Machine Learning

My language of choice for supervised and unsupervised learning is R; however, I run models in Spark (using Scala) for larger projects. Currently, I am playing around with deep learning models in Python.

Projects

The following scripts can be found on my GitHub account.

R

Spark (Scala)

Python

Code snippets

The following R code predicts the overall score assigned to each player in the FIFA 2019 database via random forest regression both with and without boosting.

## This program predicts the overall player score of soccor players in
## the FIFA 2019 database using random forests and boosting.

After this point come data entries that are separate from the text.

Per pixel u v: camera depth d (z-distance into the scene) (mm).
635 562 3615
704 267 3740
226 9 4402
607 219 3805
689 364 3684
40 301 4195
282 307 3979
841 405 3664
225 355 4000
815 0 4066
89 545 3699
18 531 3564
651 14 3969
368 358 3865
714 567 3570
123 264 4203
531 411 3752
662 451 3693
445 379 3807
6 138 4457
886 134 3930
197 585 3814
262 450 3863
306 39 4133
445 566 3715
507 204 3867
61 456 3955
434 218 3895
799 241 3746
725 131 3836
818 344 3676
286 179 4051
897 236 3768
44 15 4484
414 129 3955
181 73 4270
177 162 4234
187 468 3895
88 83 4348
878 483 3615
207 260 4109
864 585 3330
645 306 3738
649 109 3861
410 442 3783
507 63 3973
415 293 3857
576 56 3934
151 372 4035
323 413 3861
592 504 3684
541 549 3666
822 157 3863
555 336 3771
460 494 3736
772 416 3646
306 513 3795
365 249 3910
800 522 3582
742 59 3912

setwd("/Users/Bradley/Dropbox/...")

## load required libraries
library(randomForest)
library(gbm)

# load and clean data
f_dataAll <- read.csv("fifa_data.csv",header = T)
str(f_dataAll)
f_data <- f_dataAll[,c(8,4,15,27,28,55:(ncol(f_dataAll)-1))]
f_data <- na.omit(f_data)
f_data$Weight <- as.character(f_data$Weight)
f_data$Weight <- as.numeric(substr(f_data$Weight,1,nchar(f_data$Weight)-3))
f_data$Height <- as.character(f_data$Height)
f_data$Height <- (as.numeric(substr(f_data$Height,1,1)) * 12) +
                  as.numeric(substr(f_data$Height,3,5))
f_data$Preferred.Foot <- droplevels(f_data$Preferred.Foot)
str(f_data)
rows <- nrow(f_data)

# split data --> training and test
split <- sample.int(n=rows,size=floor(0.8*rows),replace=F)
training <- f_data[split, ]
test  <- f_data[-split, ]

# plot subset of data to see general correlations
look1 <- test[,1:10]
look2 <- test[,c(1,11:20)]
look3 <- test[,c(1,21:ncol(test))]
pairs(look1)
pairs(look2)
pairs(look3)

############
## Random forests
############

# determine number of trees
rf <- randomForest(Overall~.,data=training)
rf
plot(rf)
which.min(rf$mse)

# choose mtry: # of vars to consider each split
oob.err=double(20)
for(i in 1:20){
  fit=randomForest(Overall~.,data=training,mtry=i,ntree=400)
  oob.err[i]=fit$mse[400]
  cat(i," ")
}

# plot mtry data
plot(1:i,oob.err,pch=19,col="red",type="b",ylab="Mean Squared Error",
     xlab="mtry values 1 to 20",main="Out-of-bag Error")
which.min(oob.err)

# validate on test data with tunned parameters
rf_test <- randomForest(Overall~.,data=training,xtest=test[,-1],
                        ytest=test$Overall,mtry=7,ntree=500,importance=T)
rf_test

# view variable importance
varImpPlot(rf_test)


############
## Boosting
############

# create grid to tune parameters
hyper_grid <- expand.grid(shrinkage=c(.001,.01,.1),interaction.depth=c(1,3,5),
                          n.minobsinnode=c(10,20))

# grid search 
for(i in 1:nrow(hyper_grid)){
  
  # train model
  boost.tune <- gbm(Overall~.,data=training,distribution="gaussian",n.trees=10000,
                    interaction.depth=hyper_grid$interaction.depth[i],
                    shrinkage=hyper_grid$shrinkage[i],
                    n.minobsinnode=hyper_grid$n.minobsinnode[i],train.fraction=.75)
  
  # add min training error and trees to grid
  hyper_grid$optimal_trees[i] <- which.min(boost.tune$valid.error)
  hyper_grid$min_RMSE[i] <- sqrt(min(boost.tune$valid.error))
  cat(i," ")
}

# view top models
hyper_grid[order(hyper_grid$min_RMSE),]

# build best model and validate on test data
boost <- gbm(Overall~.,data=training,distribution="gaussian",n.trees=4600,
             shrinkage=0.1,interaction.depth=5)
summary(boost)

# plot RMSE results
num.trees=seq(from=100,to=4600,by=100)
test.pred <- predict(boost,newdata=test,n.trees=num.trees)
test.err <- with(test,apply(sqrt((test.pred-Overall)^2),2,mean))
plot(num.trees,test.err,pch=19,col="red",type="b",ylab="Root Mean Squared Error",
     xlab="# Trees",main="Boosting Test Error")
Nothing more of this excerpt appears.